Nonetheless, I resolve to pay a visit to the independent film house Ochoymedio and see whatever’s showing that night. It turns out to be a documentary about the legendary Argentine singer Mercedes Sosa. A boy in his late teens hands me a ticket and speaks so passionately about the film that I feel compelled not only to fake being a Spanish speaker but to fake being a cinephile as well. I put my hand on my heart and nod as I walk in.

I sit through several hours of beautiful, subtitle-free singing, including tribute performances by contemporary artists, most of whom I have never heard of but who are clearly quite famous. The audience oohs and ahhs appreciatively. At one point, Shakira comes onscreen and they snicker.
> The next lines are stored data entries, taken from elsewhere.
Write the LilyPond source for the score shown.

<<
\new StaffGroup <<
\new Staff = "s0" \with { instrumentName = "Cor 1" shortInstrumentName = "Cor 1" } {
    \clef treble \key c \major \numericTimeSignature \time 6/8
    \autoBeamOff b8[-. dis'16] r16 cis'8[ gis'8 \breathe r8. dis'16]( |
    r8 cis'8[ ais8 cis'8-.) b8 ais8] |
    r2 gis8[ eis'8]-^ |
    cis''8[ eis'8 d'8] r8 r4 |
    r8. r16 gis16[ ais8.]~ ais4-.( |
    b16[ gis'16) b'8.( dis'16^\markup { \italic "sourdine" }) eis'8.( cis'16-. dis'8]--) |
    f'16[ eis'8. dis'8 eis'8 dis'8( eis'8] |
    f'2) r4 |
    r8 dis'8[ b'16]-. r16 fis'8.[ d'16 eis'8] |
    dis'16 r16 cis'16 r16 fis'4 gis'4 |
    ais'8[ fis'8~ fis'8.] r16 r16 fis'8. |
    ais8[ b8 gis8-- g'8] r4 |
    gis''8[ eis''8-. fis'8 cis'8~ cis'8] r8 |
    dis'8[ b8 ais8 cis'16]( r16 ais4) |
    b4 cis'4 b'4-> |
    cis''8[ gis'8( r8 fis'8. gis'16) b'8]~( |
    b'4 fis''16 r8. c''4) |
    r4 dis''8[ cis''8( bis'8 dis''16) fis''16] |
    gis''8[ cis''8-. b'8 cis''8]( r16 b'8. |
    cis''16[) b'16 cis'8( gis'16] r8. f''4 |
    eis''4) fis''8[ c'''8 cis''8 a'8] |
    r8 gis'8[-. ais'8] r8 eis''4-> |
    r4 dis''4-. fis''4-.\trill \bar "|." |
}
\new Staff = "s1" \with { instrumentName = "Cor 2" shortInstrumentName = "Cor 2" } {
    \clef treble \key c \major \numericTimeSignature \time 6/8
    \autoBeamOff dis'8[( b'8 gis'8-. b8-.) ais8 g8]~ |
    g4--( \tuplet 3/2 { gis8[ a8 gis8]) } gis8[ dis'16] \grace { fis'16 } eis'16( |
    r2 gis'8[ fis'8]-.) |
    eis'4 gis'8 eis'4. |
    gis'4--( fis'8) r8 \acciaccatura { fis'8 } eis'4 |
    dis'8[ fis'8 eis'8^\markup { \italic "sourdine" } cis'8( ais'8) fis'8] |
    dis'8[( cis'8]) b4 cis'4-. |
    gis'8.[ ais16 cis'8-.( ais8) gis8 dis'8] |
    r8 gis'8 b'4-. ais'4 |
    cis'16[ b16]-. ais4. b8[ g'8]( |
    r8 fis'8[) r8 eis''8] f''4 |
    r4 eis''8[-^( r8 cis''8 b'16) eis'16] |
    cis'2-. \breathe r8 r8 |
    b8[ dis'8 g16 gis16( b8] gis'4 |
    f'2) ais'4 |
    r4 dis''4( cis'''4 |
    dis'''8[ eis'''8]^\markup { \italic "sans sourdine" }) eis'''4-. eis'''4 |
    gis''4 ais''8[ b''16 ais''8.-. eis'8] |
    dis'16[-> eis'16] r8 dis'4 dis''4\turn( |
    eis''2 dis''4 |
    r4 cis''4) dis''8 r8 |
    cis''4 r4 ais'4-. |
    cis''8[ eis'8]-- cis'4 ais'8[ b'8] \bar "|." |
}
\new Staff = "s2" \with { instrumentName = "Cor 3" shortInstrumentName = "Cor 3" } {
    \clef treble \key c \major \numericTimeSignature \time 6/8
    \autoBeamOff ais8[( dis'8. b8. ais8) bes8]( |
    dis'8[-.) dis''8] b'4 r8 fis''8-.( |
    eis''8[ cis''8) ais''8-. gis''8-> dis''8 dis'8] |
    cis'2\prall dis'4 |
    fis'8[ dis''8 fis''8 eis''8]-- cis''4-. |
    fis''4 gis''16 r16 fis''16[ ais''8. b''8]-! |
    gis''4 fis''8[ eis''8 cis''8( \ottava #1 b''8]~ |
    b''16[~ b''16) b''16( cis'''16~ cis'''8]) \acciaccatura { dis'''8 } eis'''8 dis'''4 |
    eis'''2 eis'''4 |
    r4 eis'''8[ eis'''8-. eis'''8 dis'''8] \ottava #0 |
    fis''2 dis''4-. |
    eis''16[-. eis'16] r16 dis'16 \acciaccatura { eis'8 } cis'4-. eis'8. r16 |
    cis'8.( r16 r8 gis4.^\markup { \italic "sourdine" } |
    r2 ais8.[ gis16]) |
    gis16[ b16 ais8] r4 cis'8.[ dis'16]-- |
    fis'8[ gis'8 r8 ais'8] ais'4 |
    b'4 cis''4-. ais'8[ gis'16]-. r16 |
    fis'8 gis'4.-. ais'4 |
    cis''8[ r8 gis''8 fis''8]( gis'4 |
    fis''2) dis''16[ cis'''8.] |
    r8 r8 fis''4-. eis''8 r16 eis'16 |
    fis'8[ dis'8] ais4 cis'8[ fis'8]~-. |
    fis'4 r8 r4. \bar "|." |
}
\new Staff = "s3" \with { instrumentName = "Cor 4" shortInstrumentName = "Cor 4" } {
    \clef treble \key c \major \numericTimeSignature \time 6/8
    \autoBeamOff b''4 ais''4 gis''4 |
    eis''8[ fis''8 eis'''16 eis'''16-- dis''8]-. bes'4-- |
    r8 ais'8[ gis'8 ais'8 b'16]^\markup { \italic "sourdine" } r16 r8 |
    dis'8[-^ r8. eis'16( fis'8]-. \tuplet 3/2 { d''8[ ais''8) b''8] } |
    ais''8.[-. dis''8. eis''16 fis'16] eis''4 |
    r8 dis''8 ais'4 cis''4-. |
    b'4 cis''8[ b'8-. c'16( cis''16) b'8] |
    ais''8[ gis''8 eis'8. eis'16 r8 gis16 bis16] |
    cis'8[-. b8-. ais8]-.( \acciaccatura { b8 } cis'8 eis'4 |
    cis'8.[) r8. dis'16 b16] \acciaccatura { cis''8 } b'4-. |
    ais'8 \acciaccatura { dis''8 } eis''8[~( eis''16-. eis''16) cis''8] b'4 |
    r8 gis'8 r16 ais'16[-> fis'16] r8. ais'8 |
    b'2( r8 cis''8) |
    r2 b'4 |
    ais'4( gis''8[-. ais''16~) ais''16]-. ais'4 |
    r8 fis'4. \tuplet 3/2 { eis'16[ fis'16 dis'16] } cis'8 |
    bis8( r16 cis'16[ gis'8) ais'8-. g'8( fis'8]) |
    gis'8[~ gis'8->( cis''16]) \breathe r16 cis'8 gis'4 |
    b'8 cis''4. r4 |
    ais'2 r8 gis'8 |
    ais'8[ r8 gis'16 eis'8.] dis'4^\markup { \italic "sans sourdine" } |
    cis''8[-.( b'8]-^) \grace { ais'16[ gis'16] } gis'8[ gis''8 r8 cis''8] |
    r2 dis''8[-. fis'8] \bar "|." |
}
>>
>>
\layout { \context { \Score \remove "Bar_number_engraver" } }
As I leave, the boy in the box office asks me how I found the film, at which point I am forced to admit I don’t speak a lick of Spanish. He laughs out loud and shakes his head.

“Where are you headed?”

Tomorrow I plan to take myself farther afield, to the rain forest near Mindo, and I would like to be well rested for the birds and the butterflies.

So for now, the closest I want to come to wildlife is my claw-foot bathtub. I brandish my map and reveal my intention to walk back to my hotel. The boy blinks at me and says, in perfect English, “I don’t think so. I’ll drive you. Hold on, I’ll get my keys.”

As we walk toward his car, I marvel that I am about to get into the motor vehicle of a total stranger. What’s next? Eating unwrapped candy and using electronics near the bathtub? But every experience I have had thus far in Quito has been so warm, I’m not going to morph into a skittish tourist now. Plus I’m sure that plenty of people saw us leave the theater together, should I wind up dead in a ditch.

“You have to really pull the handle,” he says, pointing at the rusted hook on the passenger side.

I yank it and the door nearly falls off in my hand. He shrugs. No big deal. Ah, the universal nonchalance of the Independent Film Guy.

In the car we talk about his life, how he moved to Barcelona but came back to Quito, and what a special place this is. When we pull up to Café Cultura, I thank him and offer to pay him or to take him around New York City should he ever visit. We have an independent cinema or five he might like. But he will have none of it. Instead, he juts out his chin, offers me the right side of his face, and taps it.

I lean over and kiss him on the cheek. I tell him in so many words that when I go I will miss Quito’s quirks, its visual vibrancy, its seemingly unique combination of edge and comfort.

“We are no different from any other city,” he says, “We’re a total mix. Just a little bit higher, that’s all.”